Mam taki spokój i pokój w sobie, który cieszy, bo pozwala mi nie martwić się na zapas, nie tworzyć czarnych scenariuszy, nie panikować. Dzięki niemu mogę żyć tu i teraz, pogodnie, z uśmiechem.
Byłam u spowiedzi (znowu za kratą siedział fantastyczny zakonnik), a także na pięknie i mądrze poprowadzonych rekolekcjach w innej parafii. Jak miło słuchać księdza, z którego aż tryska radość, uśmiech, dobroć i wiara. Spotkać takiego duszpasterza to rzadkość i dar.
Na kolejnych zajęciach kursu PJM jednym z zadań do pokazania były słowa, jakimi opisali nas inni. Na kartce ze swoim imieniem znalazłam takie: ambitna, pomocna, punktualna, uprzejma, bardzo inteligentna! (dokładnie z tym wykrzyknikiem na końcu), szczera, miła, radosna, racjonalistka, wesoła i wrażliwa. Trzeba się było nieźle nagimnastykować (szczególnie pantomimicznie), żeby reszta grupy odgadła właściwe znaczenia.
Przeczytałam "Milczenie", a książkę odniosłam do biblioteki. Tak cienką pozycję (zaledwie 170 stron) film oddał genialnie, za co ogromne brawa dla całej ekipy realizatorskiej. Wynotowałam sobie nawet kilka cytatów.
Pepe jest pocieszny. Nauczył się przylatywać z roletki nie tylko na dywan, ale również na stół i sofę - zwłaszcza jeśli trzymamy w palcach ziarenko słonecznika. Często siedzę z laptopem, a obok mnie pomarańczowy ptaszek oczekuje na kolejną porcję jedzenia. W ogóle kiedy jest głodny, kica za nami jak piesek po całym pokoju albo lata bardzo blisko nas, próbując zwrócić na siebie uwagę. A kiedy jemy obiad, stoi na podłodze i czeka aż coś dostanie.

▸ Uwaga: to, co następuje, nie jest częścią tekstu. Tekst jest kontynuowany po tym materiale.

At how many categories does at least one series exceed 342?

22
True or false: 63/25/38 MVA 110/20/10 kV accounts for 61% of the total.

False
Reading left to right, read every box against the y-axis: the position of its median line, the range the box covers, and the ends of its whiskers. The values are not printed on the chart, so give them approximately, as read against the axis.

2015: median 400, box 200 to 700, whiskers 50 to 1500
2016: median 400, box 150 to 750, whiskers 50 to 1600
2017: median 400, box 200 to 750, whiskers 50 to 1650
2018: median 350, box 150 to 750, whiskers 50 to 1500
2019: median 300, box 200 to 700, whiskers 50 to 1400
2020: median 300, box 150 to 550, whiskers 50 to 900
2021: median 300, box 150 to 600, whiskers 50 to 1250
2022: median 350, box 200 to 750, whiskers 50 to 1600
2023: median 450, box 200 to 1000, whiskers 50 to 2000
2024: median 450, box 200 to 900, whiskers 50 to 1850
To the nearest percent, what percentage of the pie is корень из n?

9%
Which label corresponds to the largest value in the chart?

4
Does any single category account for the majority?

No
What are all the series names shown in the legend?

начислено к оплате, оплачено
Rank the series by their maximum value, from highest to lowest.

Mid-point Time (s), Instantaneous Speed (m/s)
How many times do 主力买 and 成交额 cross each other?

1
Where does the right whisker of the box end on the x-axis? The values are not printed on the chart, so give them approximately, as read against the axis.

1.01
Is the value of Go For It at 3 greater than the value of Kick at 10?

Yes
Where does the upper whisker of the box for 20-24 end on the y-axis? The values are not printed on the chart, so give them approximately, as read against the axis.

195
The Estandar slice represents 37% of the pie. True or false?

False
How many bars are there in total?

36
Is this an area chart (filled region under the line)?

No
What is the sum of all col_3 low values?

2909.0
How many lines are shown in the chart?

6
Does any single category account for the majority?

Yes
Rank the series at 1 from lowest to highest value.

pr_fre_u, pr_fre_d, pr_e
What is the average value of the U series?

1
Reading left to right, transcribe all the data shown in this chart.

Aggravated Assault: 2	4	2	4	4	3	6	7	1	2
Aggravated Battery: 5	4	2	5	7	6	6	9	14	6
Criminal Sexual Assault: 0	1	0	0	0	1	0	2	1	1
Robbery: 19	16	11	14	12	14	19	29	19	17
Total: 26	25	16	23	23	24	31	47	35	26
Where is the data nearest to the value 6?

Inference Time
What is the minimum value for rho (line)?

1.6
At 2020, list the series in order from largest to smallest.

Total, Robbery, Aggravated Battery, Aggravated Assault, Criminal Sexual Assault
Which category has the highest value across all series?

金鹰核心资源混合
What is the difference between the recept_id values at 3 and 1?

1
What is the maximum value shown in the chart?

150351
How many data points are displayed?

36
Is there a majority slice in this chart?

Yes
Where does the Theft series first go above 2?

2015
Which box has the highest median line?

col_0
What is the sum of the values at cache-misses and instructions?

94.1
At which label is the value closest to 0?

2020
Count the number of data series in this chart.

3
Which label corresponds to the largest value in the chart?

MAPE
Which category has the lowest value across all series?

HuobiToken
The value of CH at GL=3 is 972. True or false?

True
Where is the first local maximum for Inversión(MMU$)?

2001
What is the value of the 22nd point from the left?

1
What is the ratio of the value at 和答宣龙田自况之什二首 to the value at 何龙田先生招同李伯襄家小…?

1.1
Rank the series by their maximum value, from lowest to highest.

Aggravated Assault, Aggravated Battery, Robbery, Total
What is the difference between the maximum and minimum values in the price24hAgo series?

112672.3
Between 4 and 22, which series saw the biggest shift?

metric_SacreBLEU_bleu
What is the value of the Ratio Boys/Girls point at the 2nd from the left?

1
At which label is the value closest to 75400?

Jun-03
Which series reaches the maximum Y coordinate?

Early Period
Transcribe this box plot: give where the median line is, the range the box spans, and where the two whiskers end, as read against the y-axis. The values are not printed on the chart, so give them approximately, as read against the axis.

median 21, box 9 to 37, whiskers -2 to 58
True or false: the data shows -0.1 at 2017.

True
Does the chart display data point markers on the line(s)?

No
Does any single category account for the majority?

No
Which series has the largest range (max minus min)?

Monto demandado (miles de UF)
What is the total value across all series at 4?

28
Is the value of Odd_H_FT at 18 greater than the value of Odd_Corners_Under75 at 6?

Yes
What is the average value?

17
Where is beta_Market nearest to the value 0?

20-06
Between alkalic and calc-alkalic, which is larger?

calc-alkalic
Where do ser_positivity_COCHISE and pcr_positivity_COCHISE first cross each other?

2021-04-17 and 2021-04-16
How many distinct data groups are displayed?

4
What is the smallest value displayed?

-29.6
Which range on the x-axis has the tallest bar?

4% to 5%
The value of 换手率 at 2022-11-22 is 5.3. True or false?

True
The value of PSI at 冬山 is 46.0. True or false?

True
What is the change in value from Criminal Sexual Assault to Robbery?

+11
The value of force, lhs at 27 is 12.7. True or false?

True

Mąż wysiał sałatę dla naszego ulubieńca. Wzeszła na trzeci dzień i wygląda jak mały las. Stwierdziłam, że skoro mu tak dobrze poszło, dostał jeszcze ode mnie paczkę rzeżuchy, która choć wysiana zaledwie wczoraj, już się pokazuje na powierzchni.
Zaopatrzyłam się w dwie pary ciemnych spodni do pracy i przyznam, że mam serdecznie dość mierzenia ubrań, a tu jak na złość w sobotę nasz trzyosobowy dream team wybiera się na prawdopodobnie ostatnie tej wiosny łowy w ogromnym ciucholandzie. Dyrektorowi Wykonawczemu i mnie wciąż potrzebne są dżinsy, więc jak chcemy je znaleźć, wypadałoby ich poszukać.
Mąż idzie dziś po pracy do kina, a ja w tym czasie zobaczę się z właścicielką kawalerki, żeby zapłacić jej za wynajem i rachunki. A jutro mam szkolenie w przyszłej pracy. Razem z innymi będziemy się uczyć nowego programu, z którego mamy potem korzystać na co dzień.